Dopo quattro anni dalla precedente edizione, che si era tenuta in forma ridotta a causa della pandemia Covid, si è svolta a Roma la VII Conferenza nazionale sulle dipendenze, che ha visto la numerosa partecipazione dei soggetti, pubblici e privati del terzo settore, che operano nel campo non solo delle tossicodipendenze da stupefacenti, ma anche nel campo di quelle che potremmo definire le «nuove dipendenze»: da condotte e comportamenti, legate all’abuso di internet, con giochi online (gaming), gioco d’azzardo patologico (gambling), che richiedono un’attenzione speciale per i comportamenti a rischio dei giovani e giovanissimi (10/13 anni!). In ordine alla tossicodipendenza, il messaggio unanime degli operatori sul campo è stato molto chiaro e forte: non esistono droghe leggere!
Messi in campo dell’esecutivo 165 milioni nella lotta agli stupefacenti. Meloni: «È una sfida prioritaria e un lavoro di squadra». Tra le misure varate, pure la possibilità di destinare l’8 per mille alle attività di prevenzione e recupero dei tossicodipendenti.
Il governo raddoppia sforzi e risorse nella lotta contro le dipendenze. «Dal 2024 al 2025 l’investimento economico è raddoppiato, toccando quota 165 milioni di euro» ha spiegato il premier Giorgia Meloni in occasione dell’apertura dei lavori del VII Conferenza nazionale sulle dipendenze organizzata dal Dipartimento delle politiche contro la droga e le altre dipendenze. Alla presenza del presidente della Repubblica Sergio Mattarella, a cui Meloni ha rivolto i suoi sentiti ringraziamenti, il premier ha spiegato che quella contro le dipendenze è una sfida che lo Stato italiano considera prioritaria». Lo dimostra il fatto che «in questi tre anni non ci siamo limitati a stanziare più risorse, ci siamo preoccupati di costruire un nuovo metodo di lavoro fondato sul confronto e sulla condivisione delle responsabilità. Lo abbiamo fatto perché siamo consapevoli che il lavoro riesce solo se è di squadra».

| RIGHE FORNITE |
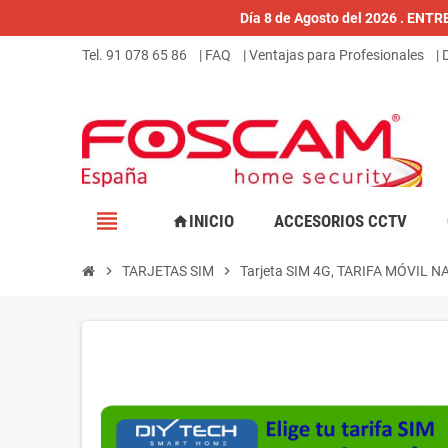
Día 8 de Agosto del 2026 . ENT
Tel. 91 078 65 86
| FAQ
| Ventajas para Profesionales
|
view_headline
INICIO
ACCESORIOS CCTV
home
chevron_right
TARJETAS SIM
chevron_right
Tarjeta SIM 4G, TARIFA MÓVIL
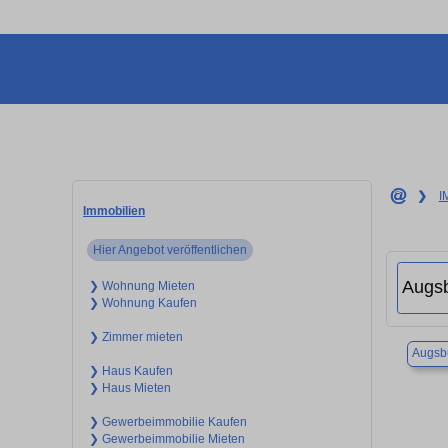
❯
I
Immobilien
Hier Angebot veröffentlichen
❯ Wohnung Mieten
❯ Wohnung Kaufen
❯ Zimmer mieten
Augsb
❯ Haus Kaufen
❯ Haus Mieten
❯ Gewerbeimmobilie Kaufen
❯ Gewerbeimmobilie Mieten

| CONSEGNA |
Ricopia dal testo sulla Conferenza nazionale sulle dipendenze il passo che comincia con "Dopo quattro anni" e prosegue fino a "esistono droghe leggere!". Le righe sono materiale a parte, distinto dal testo.

| RISULTATO |
Dopo quattro anni dalla precedente edizione, che si era tenuta in forma ridotta a causa della pandemia Covid, si è svolta a Roma la VII Conferenza nazionale sulle dipendenze, che ha visto la numerosa partecipazione dei soggetti, pubblici e privati del terzo settore, che operano nel campo non solo delle tossicodipendenze da stupefacenti, ma anche nel campo di quelle che potremmo definire le «nuove dipendenze»: da condotte e comportamenti, legate all’abuso di internet, con giochi online (gaming), gioco d’azzardo patologico (gambling), che richiedono un’attenzione speciale per i comportamenti a rischio dei giovani e giovanissimi (10/13 anni!). In ordine alla tossicodipendenza, il messaggio unanime degli operatori sul campo è stato molto chiaro e forte: non esistono droghe leggere!